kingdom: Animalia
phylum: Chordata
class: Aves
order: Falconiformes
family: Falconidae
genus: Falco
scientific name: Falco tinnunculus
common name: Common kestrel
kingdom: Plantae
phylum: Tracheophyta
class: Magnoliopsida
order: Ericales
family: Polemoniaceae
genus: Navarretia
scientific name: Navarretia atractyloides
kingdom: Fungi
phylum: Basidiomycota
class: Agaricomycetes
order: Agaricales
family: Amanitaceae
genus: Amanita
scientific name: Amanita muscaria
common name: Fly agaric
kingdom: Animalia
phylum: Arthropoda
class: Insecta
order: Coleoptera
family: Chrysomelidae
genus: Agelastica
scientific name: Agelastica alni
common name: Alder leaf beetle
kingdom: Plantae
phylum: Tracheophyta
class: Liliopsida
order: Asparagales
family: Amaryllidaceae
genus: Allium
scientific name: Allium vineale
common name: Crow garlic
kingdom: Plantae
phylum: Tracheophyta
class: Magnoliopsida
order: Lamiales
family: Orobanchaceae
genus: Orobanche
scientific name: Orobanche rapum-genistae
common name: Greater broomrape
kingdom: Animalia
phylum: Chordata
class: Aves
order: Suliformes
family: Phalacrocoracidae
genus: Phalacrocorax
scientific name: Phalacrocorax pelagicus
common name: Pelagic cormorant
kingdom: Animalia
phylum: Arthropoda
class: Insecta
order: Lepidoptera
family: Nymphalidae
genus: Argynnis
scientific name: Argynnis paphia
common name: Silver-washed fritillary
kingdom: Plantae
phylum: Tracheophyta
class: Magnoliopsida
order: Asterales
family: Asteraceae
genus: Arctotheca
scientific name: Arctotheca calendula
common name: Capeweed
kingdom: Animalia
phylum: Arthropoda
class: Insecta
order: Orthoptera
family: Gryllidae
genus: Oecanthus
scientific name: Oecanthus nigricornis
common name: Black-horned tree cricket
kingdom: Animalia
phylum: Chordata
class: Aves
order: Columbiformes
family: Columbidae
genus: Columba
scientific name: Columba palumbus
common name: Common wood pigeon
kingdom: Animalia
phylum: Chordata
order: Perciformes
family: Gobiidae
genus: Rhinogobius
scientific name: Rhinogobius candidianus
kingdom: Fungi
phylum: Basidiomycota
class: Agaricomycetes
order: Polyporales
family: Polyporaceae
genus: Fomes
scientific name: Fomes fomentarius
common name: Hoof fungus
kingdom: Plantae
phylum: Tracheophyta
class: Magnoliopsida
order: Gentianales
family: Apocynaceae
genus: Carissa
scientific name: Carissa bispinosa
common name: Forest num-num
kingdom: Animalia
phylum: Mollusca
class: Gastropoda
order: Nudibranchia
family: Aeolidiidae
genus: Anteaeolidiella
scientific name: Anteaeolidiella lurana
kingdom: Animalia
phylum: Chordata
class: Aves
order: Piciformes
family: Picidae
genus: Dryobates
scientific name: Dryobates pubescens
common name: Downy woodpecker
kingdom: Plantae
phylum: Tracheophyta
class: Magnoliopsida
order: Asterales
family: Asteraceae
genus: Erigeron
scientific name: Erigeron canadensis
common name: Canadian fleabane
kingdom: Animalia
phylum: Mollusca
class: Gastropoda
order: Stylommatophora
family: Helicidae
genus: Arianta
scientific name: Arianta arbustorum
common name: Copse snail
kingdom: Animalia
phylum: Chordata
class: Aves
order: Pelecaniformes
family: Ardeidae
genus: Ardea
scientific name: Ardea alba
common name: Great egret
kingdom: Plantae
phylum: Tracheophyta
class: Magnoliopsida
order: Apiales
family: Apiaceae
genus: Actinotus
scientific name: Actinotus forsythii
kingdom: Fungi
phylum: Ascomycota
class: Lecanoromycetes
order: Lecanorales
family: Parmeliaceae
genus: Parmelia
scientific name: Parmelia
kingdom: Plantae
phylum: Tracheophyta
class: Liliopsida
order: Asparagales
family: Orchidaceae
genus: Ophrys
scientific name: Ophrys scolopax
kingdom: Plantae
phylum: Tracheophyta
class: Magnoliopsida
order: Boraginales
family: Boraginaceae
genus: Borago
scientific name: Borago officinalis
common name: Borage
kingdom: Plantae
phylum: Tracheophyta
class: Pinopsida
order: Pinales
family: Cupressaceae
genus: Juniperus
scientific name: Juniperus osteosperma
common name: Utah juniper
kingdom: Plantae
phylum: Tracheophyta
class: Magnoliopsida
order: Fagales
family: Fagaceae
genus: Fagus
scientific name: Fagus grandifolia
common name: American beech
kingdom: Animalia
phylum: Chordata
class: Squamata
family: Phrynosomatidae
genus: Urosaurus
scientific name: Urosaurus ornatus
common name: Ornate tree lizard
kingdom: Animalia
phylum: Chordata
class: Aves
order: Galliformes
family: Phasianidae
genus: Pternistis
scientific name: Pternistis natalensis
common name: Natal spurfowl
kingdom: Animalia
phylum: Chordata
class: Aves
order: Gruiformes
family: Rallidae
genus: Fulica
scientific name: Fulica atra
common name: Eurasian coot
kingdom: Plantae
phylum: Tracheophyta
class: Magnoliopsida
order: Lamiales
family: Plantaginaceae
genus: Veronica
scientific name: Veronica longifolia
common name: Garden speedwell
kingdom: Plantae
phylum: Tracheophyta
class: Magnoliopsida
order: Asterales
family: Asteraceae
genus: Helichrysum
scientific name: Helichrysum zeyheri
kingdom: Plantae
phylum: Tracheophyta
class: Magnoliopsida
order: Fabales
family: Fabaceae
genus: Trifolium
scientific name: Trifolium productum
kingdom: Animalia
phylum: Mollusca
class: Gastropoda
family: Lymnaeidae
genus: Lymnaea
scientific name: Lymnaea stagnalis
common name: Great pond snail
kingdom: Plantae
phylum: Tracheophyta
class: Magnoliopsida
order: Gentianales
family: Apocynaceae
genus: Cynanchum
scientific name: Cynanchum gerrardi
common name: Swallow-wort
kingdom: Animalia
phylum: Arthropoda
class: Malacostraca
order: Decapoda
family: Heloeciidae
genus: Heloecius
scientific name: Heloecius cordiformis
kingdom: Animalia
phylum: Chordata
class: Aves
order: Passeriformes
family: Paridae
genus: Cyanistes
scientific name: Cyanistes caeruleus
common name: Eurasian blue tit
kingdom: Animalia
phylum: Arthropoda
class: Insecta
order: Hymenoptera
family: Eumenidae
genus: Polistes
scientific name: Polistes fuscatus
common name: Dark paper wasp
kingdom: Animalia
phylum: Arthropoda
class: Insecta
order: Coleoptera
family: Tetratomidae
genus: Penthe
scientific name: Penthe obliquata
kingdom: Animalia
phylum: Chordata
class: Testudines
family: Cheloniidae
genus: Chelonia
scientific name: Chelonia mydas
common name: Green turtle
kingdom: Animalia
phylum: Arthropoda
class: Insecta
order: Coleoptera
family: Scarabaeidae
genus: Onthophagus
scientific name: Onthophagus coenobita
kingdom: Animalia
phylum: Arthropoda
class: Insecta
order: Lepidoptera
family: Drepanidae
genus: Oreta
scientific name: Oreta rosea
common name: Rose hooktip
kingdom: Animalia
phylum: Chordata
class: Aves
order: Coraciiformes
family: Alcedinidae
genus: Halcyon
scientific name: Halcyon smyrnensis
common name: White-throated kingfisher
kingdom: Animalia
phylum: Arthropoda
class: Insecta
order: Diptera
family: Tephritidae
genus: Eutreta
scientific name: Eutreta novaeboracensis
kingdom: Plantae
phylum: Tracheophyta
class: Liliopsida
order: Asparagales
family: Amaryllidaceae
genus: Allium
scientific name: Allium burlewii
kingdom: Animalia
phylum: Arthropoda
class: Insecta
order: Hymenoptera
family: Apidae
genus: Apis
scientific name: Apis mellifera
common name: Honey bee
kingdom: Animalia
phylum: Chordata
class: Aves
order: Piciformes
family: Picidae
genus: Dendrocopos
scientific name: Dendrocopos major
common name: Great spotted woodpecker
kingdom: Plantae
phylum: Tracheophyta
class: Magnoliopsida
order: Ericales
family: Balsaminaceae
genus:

__________

▸ Task to carry out:
Print the part of the listing that opens with the line containing "order: Lecanorales" and closes with the line containing "family: Cupressaceae", keeping both of those lines and every line between them unchanged.

▸ Result of the task:
order: Lecanorales
family: Parmeliaceae
genus: Parmelia
scientific name: Parmelia
kingdom: Plantae
phylum: Tracheophyta
class: Liliopsida
order: Asparagales
family: Orchidaceae
genus: Ophrys
scientific name: Ophrys scolopax
kingdom: Plantae
phylum: Tracheophyta
class: Magnoliopsida
order: Boraginales
family: Boraginaceae
genus: Borago
scientific name: Borago officinalis
common name: Borage
kingdom: Plantae
phylum: Tracheophyta
class: Pinopsida
order: Pinales
family: Cupressaceae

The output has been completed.